__ACTIVITIES__:
• 1. In the Guelph Storm vs. London Knights article, which team won the Western Conference finals series in Barr's first year with Guelph?
• 2. Extract the passage of the Guelph Storm vs. London Knights article from "World Junior gold" to "in the playoffs?", word for word.
*** DOCUMENT SECTION Section Begins ***
OHL: Guelph Storm vs. London Knights

After former NHLer Dave Barr was hired by the Guelph Storm in July 2003, this highly competitive coach and GM learned quickly about the importance of beating the London Knights. Things got particularly interesting between these two Midwest Division foes from 2003-04 onward.

“My first year here, London set a record for OHL points with 110, and we were right behind them with 103,” Barr recalled. “We met in the Western Conference finals, and that was a tremendous series. We won it in Game Seven and moved on to win the league and play in the Memorial Cup. Last year, London had one of those Dream Team-type years and set another points record [120]. But we were very competitive with the Knights all year, despite being in a rebuilding phase, and we played them to a 0-0 tie in the game where they set the record for the longest undefeated streak.”

World Junior gold medalists like Guelph’s Ryan Parent and London’s David Bolland are showing leadership this year. How will things shake out if these clubs meet for the third consecutive season in the playoffs?
*** DOCUMENT SECTION Section Ends ***
*** ENTRIES PROVIDED Section Begins ***
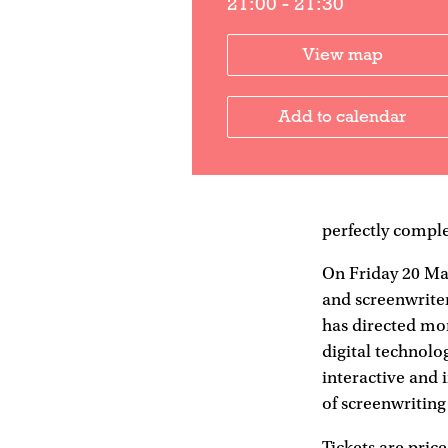
21:00 - 21:30
View map
Add to calendar
perfectly comple
On Friday 20 Ma
and screenwrite
has directed mor
digital technolog
interactive and 
of screenwriting
Tickets are price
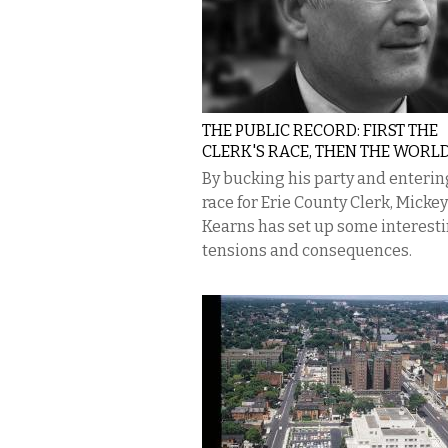
THE PUBLIC RECORD: FIRST THE
CLERK'S RACE, THEN THE WORLD
By bucking his party and enterin
race for Erie County Clerk, Mickey
Kearns has set up some interest
tensions and consequences.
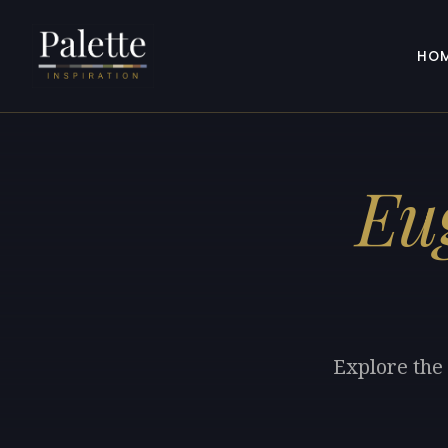
HO
Eu
Explore the 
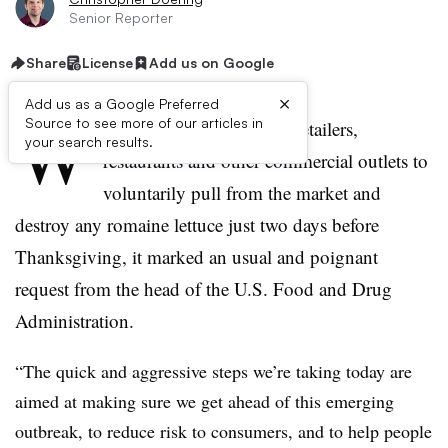
Senior Reporter
Share
License
Add us on Google
×
Add us as a Google Preferred
W
Source to see more of our articles in
hen Scott Gottlieb asked retailers,
your search results.
restaurants and other commercial outlets to
voluntarily pull from the market and
destroy any romaine lettuce just two days before
Thanksgiving, it marked an usual and poignant
request from the head of the U.S. Food and Drug
Administration.
“
The quick and aggressive steps we’re taking today are
aimed at making sure we get ahead of this emerging
outbreak, to reduce risk to consumers, and to help people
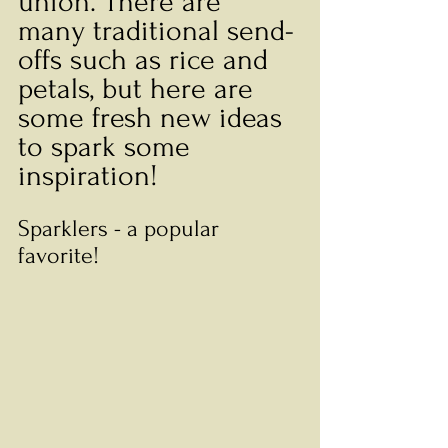
union. There are 
many traditional send-
offs such as rice and 
petals, but here are 
some fresh new ideas 
to spark some 
inspiration! 
Sparklers - a popular 
favorite! 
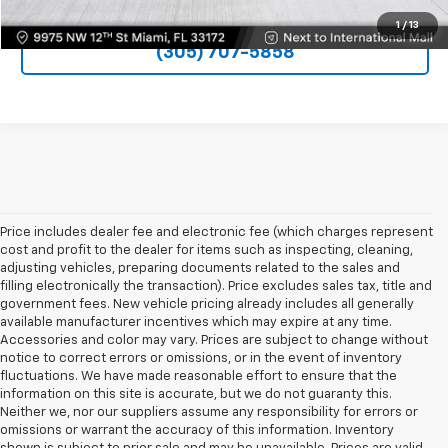
1
/
13
(305) 707-5858
Price includes dealer fee and electronic fee (which charges represent
cost and profit to the dealer for items such as inspecting, cleaning,
adjusting vehicles, preparing documents related to the sales and
filling electronically the transaction). Price excludes sales tax, title and
government fees. New vehicle pricing already includes all generally
available manufacturer incentives which may expire at any time.
Accessories and color may vary. Prices are subject to change without
notice to correct errors or omissions, or in the event of inventory
fluctuations. We have made reasonable effort to ensure that the
information on this site is accurate, but we do not guaranty this.
Neither we, nor our suppliers assume any responsibility for errors or
omissions or warrant the accuracy of this information. Inventory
*** ENTRIES PROVIDED Section Ends ***
__TASK-BY-TASK OUTPUTS__:
• 1. Guelph won it in Game Seven.

• 2.
World Junior gold medalists like Guelph’s Ryan Parent and London’s David Bolland are showing leadership this year. How will things shake out if these clubs meet for the third consecutive season in the playoffs?